■ WHAT YOU WILL DO: Lines containing the word "back" in the data below: say how many, with no other text.

»»

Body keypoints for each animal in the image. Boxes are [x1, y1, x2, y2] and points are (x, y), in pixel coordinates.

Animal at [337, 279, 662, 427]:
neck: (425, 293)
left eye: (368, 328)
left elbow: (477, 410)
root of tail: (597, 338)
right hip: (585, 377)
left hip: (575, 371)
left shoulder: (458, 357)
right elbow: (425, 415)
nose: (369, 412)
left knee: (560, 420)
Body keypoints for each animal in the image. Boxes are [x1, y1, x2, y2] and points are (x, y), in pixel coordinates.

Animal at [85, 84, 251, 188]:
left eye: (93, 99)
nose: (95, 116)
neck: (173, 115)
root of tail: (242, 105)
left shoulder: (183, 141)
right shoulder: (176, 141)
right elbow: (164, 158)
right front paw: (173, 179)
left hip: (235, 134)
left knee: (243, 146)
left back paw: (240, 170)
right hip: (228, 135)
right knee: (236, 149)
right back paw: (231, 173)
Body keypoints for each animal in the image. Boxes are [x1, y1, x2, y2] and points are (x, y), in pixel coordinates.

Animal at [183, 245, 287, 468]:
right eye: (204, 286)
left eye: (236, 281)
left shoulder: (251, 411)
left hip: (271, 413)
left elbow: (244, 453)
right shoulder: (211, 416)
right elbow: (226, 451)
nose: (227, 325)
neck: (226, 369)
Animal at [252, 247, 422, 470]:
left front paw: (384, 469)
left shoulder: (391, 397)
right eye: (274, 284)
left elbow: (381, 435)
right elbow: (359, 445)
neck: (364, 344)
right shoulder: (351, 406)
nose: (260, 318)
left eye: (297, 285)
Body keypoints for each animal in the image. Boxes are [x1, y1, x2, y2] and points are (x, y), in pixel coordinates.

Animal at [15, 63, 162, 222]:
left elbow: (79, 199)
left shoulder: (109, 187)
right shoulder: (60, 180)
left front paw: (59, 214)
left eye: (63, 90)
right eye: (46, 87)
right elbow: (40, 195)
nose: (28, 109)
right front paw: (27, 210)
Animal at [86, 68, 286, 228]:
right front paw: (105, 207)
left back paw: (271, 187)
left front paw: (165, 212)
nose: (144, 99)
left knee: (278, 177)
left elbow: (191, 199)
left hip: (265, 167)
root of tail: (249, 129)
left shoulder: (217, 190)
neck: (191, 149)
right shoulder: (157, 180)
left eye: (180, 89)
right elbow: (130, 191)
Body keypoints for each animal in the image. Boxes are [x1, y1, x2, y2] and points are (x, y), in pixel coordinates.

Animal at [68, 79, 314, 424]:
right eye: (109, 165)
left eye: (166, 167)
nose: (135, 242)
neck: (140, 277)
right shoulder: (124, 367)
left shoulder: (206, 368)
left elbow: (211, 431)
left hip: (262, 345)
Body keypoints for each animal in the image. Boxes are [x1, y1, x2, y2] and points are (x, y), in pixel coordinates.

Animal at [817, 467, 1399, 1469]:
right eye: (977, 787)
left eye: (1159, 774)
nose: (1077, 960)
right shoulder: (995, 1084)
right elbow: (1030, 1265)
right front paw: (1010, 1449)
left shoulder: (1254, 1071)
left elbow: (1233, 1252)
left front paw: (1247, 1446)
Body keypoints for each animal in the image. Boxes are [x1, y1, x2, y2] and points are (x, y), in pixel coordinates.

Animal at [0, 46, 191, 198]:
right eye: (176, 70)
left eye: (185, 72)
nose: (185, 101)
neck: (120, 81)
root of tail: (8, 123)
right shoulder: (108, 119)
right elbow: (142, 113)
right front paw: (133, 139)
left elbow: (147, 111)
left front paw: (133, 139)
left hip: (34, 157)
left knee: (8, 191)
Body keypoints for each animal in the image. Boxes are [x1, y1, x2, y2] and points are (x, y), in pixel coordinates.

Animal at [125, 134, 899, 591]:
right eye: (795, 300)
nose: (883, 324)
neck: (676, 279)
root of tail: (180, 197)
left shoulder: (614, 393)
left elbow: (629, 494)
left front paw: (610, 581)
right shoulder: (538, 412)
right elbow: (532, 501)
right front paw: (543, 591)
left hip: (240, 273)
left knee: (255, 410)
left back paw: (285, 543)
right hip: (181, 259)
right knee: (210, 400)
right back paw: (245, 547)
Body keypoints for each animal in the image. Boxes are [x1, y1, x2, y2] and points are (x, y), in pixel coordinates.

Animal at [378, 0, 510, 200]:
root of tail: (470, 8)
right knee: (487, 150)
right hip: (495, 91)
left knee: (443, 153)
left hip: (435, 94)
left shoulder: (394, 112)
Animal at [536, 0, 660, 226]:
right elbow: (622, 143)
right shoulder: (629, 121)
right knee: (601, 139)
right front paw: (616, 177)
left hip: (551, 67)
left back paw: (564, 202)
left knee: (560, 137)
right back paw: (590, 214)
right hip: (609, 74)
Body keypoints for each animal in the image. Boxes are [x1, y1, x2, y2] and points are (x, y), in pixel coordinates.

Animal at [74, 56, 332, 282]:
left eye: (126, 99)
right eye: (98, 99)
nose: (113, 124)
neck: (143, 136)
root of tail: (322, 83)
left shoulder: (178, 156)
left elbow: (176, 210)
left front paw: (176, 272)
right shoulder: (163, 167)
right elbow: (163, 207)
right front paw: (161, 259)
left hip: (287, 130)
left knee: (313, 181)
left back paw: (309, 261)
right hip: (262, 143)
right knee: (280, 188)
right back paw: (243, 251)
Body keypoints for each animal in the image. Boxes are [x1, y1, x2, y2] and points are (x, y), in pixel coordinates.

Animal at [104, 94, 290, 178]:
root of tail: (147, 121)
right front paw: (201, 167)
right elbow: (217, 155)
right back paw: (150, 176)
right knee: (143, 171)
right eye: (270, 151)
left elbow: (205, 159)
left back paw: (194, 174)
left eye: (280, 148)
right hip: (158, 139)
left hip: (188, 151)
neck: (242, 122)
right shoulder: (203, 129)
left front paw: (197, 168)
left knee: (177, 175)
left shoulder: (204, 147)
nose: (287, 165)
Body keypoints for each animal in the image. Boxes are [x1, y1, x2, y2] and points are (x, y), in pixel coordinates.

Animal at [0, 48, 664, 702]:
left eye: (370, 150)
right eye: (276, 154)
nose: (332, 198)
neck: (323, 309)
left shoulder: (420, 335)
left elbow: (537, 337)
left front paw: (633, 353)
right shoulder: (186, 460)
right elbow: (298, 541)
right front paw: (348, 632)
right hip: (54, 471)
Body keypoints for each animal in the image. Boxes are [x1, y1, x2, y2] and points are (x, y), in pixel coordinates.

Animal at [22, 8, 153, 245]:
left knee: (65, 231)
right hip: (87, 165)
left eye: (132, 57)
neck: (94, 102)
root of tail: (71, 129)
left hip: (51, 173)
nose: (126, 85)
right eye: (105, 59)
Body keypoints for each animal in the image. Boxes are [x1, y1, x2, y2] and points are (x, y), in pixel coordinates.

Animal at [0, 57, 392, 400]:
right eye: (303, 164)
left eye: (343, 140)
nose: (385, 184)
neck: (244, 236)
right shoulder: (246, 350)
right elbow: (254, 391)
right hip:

««

■ WORKED SOLUTION: 11